=== DIRECTIONS FOR THIS TASK ===
Look through the listing below and report every line that contains "Планирано".

=== TASK INPUTS ===
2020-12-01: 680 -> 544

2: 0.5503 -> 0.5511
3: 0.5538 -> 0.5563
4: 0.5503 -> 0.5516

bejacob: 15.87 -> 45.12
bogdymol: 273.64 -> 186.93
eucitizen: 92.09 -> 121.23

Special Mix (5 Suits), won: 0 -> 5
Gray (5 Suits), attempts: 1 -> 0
...
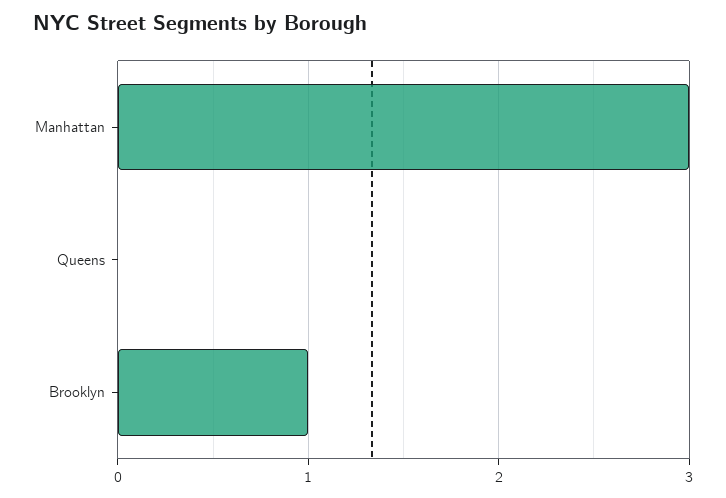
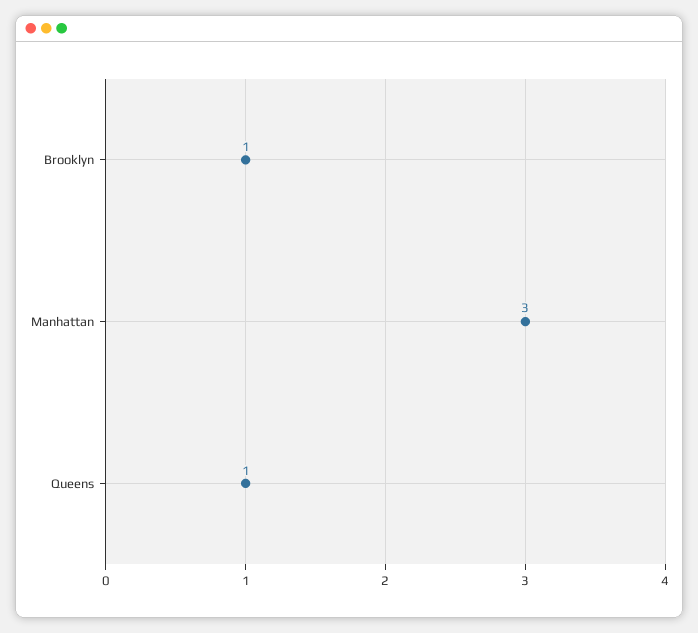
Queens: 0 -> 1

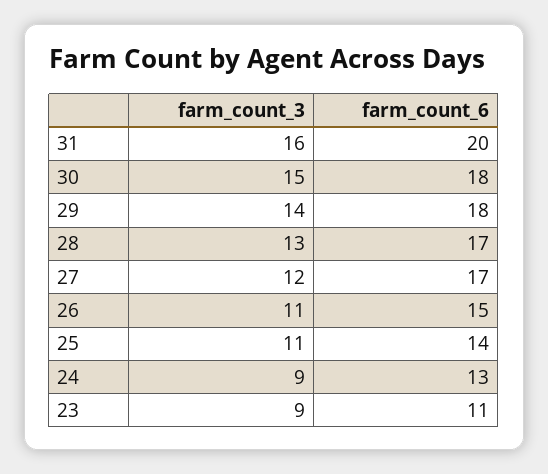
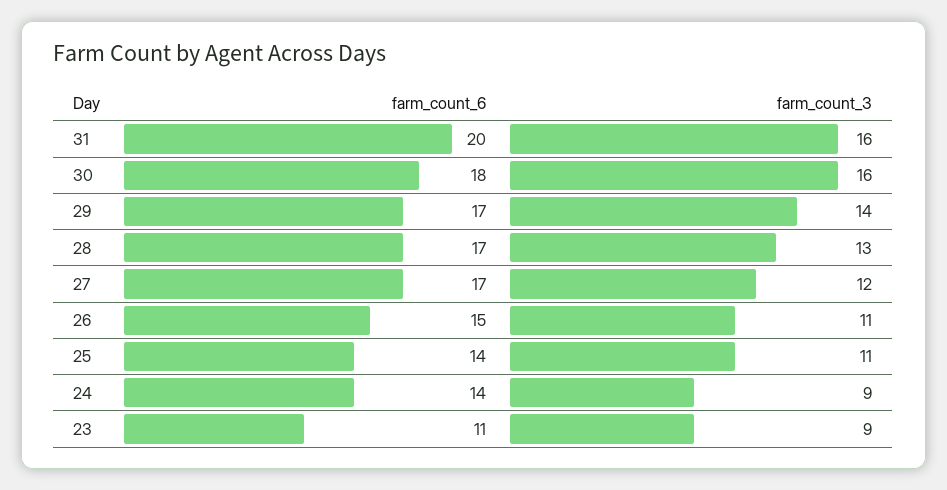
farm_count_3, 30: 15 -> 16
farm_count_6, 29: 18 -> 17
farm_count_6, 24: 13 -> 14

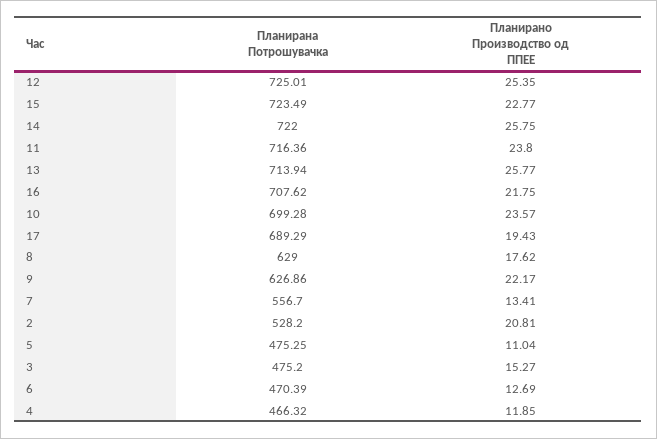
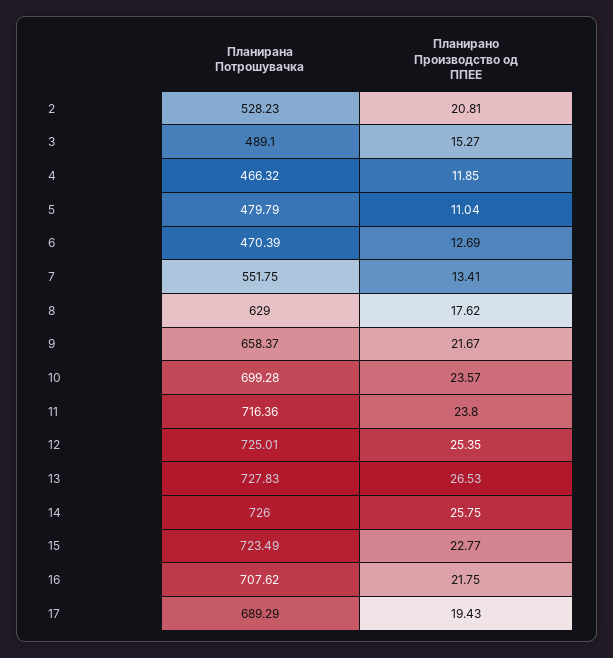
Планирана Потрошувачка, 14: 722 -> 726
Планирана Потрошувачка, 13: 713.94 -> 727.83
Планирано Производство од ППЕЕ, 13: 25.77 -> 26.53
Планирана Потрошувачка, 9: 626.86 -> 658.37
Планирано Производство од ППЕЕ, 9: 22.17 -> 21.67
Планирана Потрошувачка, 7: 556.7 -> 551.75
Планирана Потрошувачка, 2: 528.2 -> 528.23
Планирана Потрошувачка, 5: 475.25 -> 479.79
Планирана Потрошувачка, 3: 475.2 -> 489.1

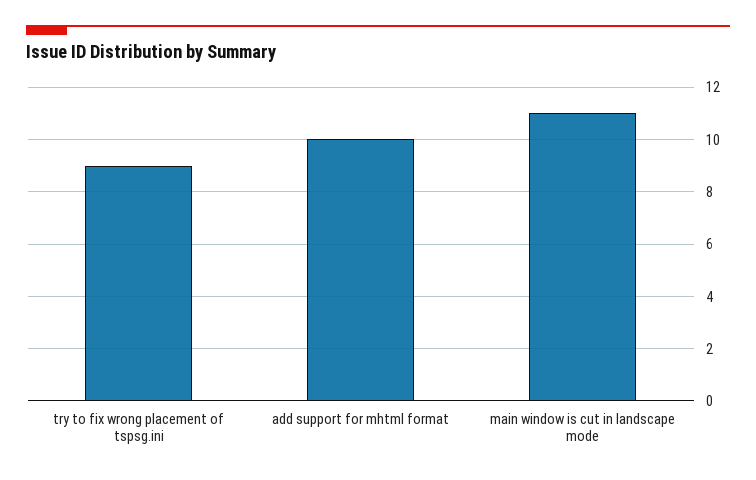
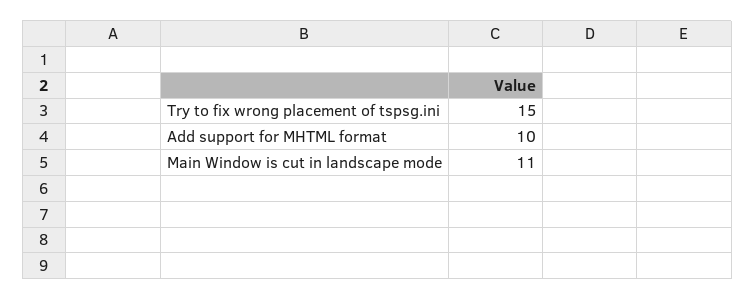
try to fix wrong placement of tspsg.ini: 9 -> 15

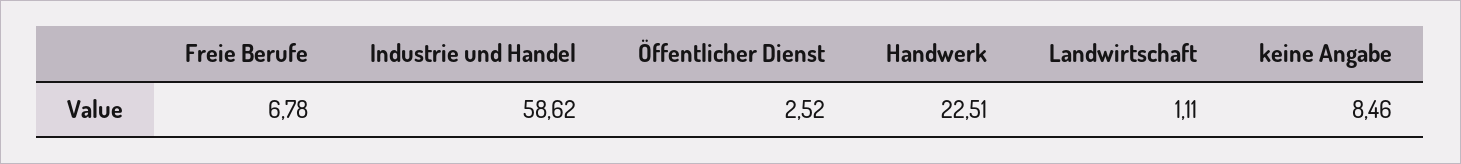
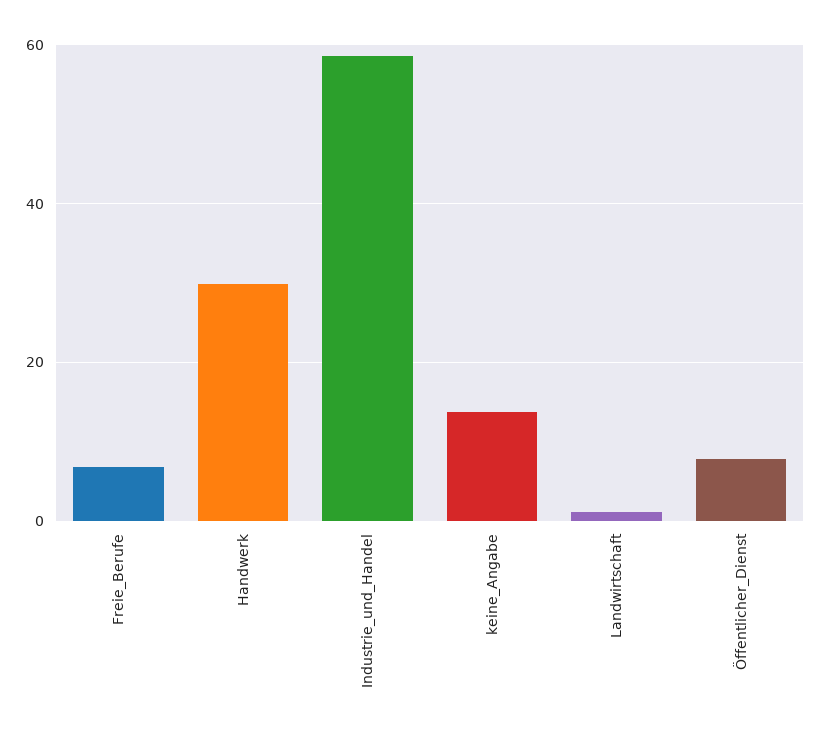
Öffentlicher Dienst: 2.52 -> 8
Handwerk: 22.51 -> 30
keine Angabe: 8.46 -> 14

=== EXPECTED ANSWER ===
Планирано Производство од ППЕЕ, 13: 25.77 -> 26.53
Планирано Производство од ППЕЕ, 9: 22.17 -> 21.67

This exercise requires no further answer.